Monday, September 19, 2011

A Flight Of Fancy

I was just thinking about the symbolism of a feather in the wind. It's a beautiful thing to watch, how the slightest breeze elevates it one second and the lack of a breeze causes it's descent the next. How the changes in the wind direction causes an intricate aerial ballet to ensue. But there is another aspect to consider. That feather was once a part of a collective whole. Something magnificent. Now there is separation. By chance or purposely set apart. As life goes things happen. Change is inevitable. I can appreciate the beauty of it's flight but it's a lonely one. Everything has a natural inclination to be a part of or belong to something bigger than itself. To be accepted. To be loved. Apart it's still somewhat functional even though it's not performing it's original purpose. There is a loveliness to it's solo but as dances go, it's so much more alluring with a partner. A leader and a follower in a series steps and maneuvers creating a divine soiree. Of course missteps are bound to happen but with correction and practice, they grow. Together.
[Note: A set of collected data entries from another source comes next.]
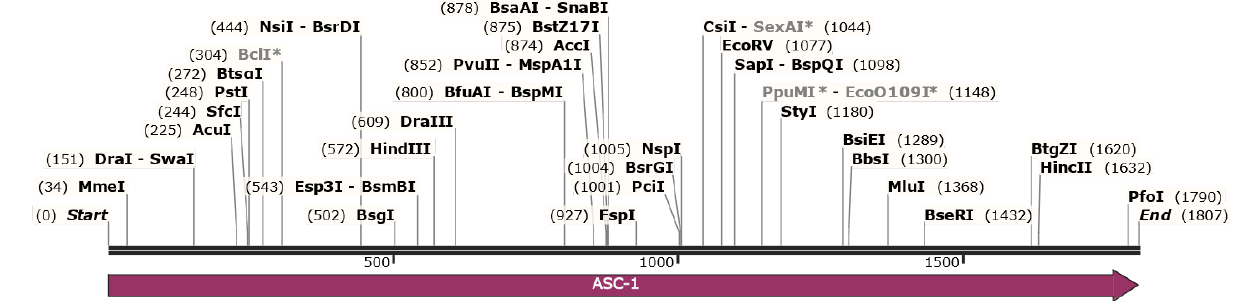
Figure 3. Co-predominant ASC-1 gene identified in both A. alternata and Septoria lycopersici , pathogens that cause necrotic spots in plants, located on chromosome 3. * Methylation prohibited breakpoints similar to Dam methylation (*) [65].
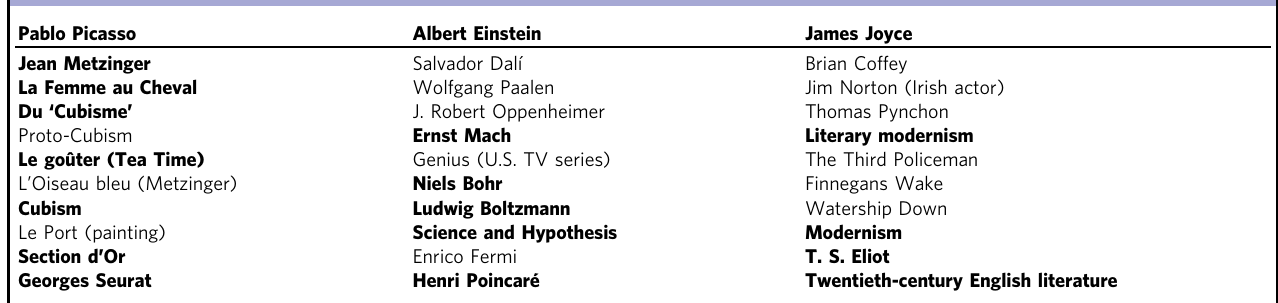
therefore they were neither cited by Miller.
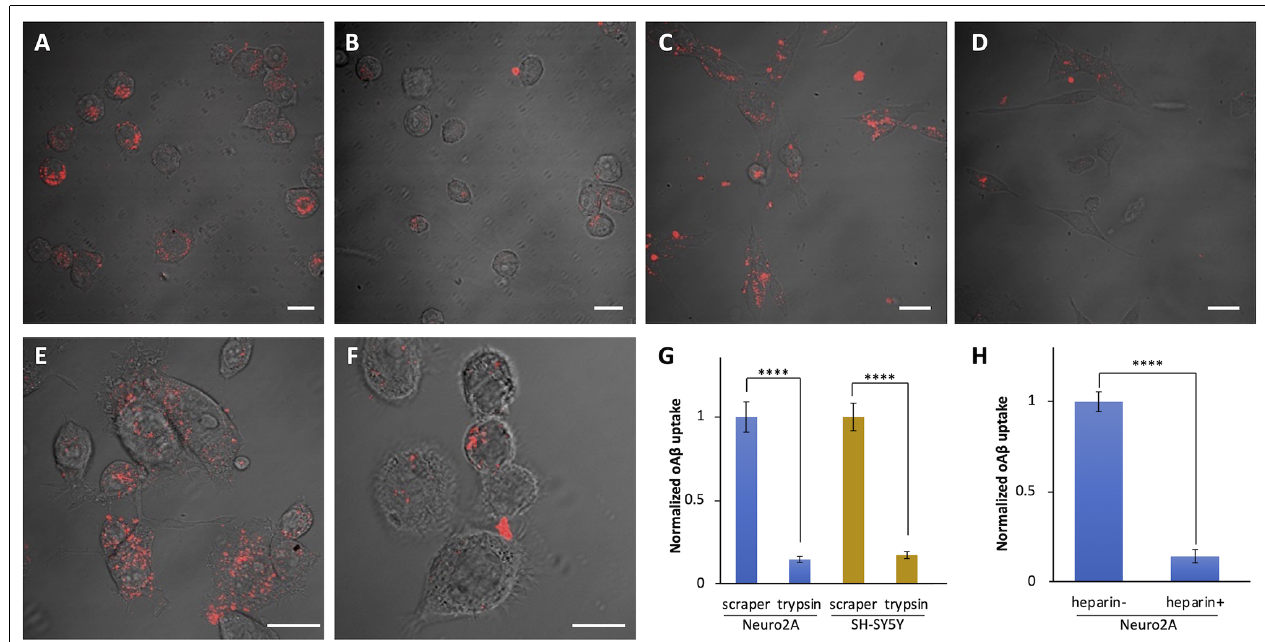
FIGURE 3 | Impaired uptake of oA β 42 by the treatment with heparin and trypsin. (A,B) Neuro2A cells were dissociated using a scraper (A) or by 8 min of treatment with 0.25% trypsin-EDTA (B) . After treatment with oA β 42 in 1.5 ml microcentrifuge tubes for 90 min, cells were washed and incubated for 24 h at 37 ◦ C in a medium free of oA β 42. The next day, cells were fixed and observed under a confocal microscope. SH-SY5Y cells were treated in the same manner using a scraper (C) or trypsin (D) . Neuro2A cells were cultured in the absence (E) or presence (F) of heparin (50 ng/ml) for 30 min; then, oA β 42 (5 µ M) was added for 90 min and observed under a confocal microscope. Scale bars = 10 µ m. (G,H) Fluorescent intensity of three independent experiments shows a marked reduction in the uptake of oA β 42 in the presence of trypsin and heparin. Data are presented as mean fluorescence normalized to scraper or heparin. Data are presented as mean ± SEM. Significance was established by Student’s t-test. ∗∗∗∗ p <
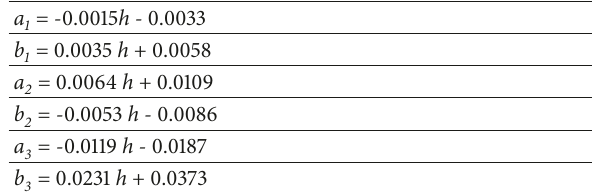
Table 3: Relationship between filling height and a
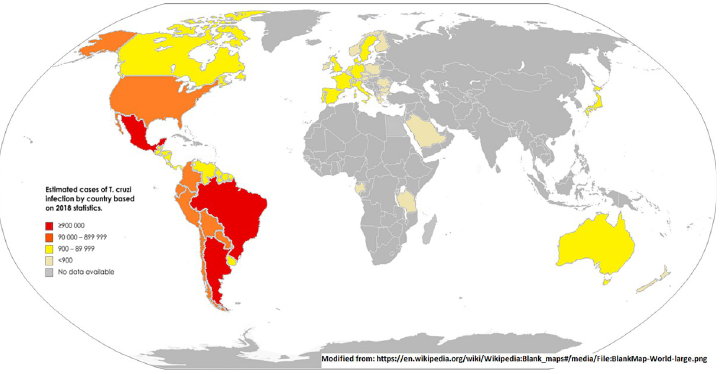
Fig 1. Global epidemiology of Chagas disease. Data from World Health Organization Control of Tropical Neglected Disease. Modified from: https://en.wikipedia.org/wiki/Wikipedia:Blank_maps#/media/File:BlankMap-World-large.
Not many want to face the multitude alone. To stumble and sometimes fall with no one there to pick it up or utter words of encouragement. I concede that I'm only speaking from my own frame of reference. Maybe the feather feels a sense of freedom. Like a newly released prisoner in control of it's own fate. Maybe the mass was too much and it now wants to exercise it's own individuality. Maybe it doesn't grasp the concept of "it's not all about you." Carefully thought out it should realize that it still has no control over itself. It's new master is the wind and it's subject to go wherever the winds blows it. So wasn't it better when it had camaraderie? When there were others who understood? At least it wasn't alone. We as people aren't often born into our purpose. We have to find our way. Enduring windless seasons and enjoying moments where we can let our proverbial kites fly. The relationships we form along the way empower us to learn and grow. Even negative relationships allow us to ascertain things about ourselves as well as others. God Himself decreed that "It is not good that the man should be alone" in Genesis 2:18. We were made to love and interact with each other. Yes there are times of loneliness but we don't have to be alone in it. Shared experiences trumps solo flights of fancy.